Granville post office closing, piece of community is lost
GRANVILLE — After the close of business hours this Friday, post office box users in the town of Granville will have to go elsewhere to pick up their mail.
Since 1963, the U.S. Postal Service has leased one room in a Route 100 home next to the general store to serve as the post office; it hosts 50 P.O. boxes used by Granville residents. Citing health issues, landlords Alice “Pete” and William Parrish made an emergency suspension of the lease late last month, forcing the post office to vacate.
Granville residents were notified of the impending closure in a letter postmarked Jan. 5.
For a town with a population of only around 300, the closure of the post office means that finding places and occasions for the community to gather is getting more difficult, said Granville selectboard chair Cheryl Sargeant, noting the closure of the school and library and relocation of the church in the last several years.
“You kind of lose your sense of community,” she said. “The only other thing where we can gather and chit chat is on garbage day and on Town Meeting Day. Everybody is going to have to work on their own. It’s an unfortunate thing but we understand why.”
The Granville location was classified by the Postal Service as a Remotely Managed Post Office, which maintains limited hours per week. Starting Jan. 23, post office boxes will be transferred to the Hancock Post Office, located five miles south on Route 100. Residents can also request to set up rural delivery.
“We’re making them available so that they won’t have to do anything but go to Hancock and pick up their new keys,” said Ted Carty, postmaster for the towns of Rochester, Granville and Hancock. “I’m trying to make it as easy as possible for everyone.”
The Postal Service has experience locating new sites to house P.O. boxes or devising other solutions for residents to get their mail when they lose access to rented space.
Postal Service spokesman Steve Doherty said a popular alternative to a brick-and-mortar office is to establish what the Postal Service calls a “Village Post Office,” where an existing business installs post office boxes and sells postal products over the counter. These services have been used in hardware stores, general stores and other locations all over the Northeast, he said.
“In a smaller community that’s always something to consider if they can’t find a suitable postal presence,” Doherty said.
Sargeant said the closure of the post office posed a problem regarding mail directed to the municipality. The selectboard will have to decide where it will have town mail sent, she said.
“With the town office open only four days a week, we need to know where the mail is going to be,” she said. “It’s not fair to ask the town clerk to travel miles down the road to pick up her mail from another post office when it might be handier to have it delivered.”
Sargeant also said some Granville residents may choose to have their mail delivered north of town in Warren or Waitsfield, where more people work.
Some people would have appreciated some more advanced notice, Sargeant added.
“It doesn’t give you a whole lot of time to make changes and notify your bank and relatives,” she said.
Jim Parrish, son of Alice and William, remembers growing up in the house where the post office was also located.

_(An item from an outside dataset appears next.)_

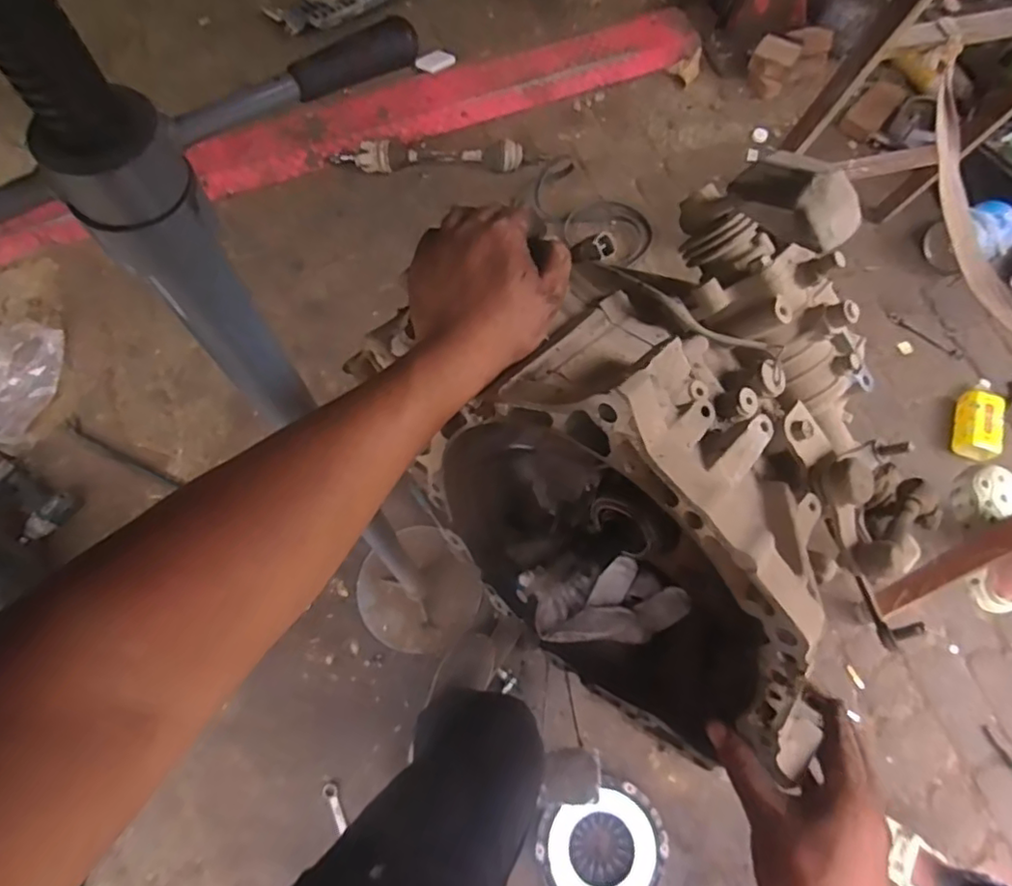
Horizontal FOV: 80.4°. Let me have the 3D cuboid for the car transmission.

He was 11 when the post office moved in with them.
“It was pretty much just a normal way of life for me,” he recalled. “I couldn’t remember anything different from having the post office in the house.”
Both of his parents are now 86 and Parrish will work with friends to convert the downstairs space into a bedroom and bath for his parents.
“That’s why we needed the space back,” he said. “Going up and down the stairs is no longer an option.”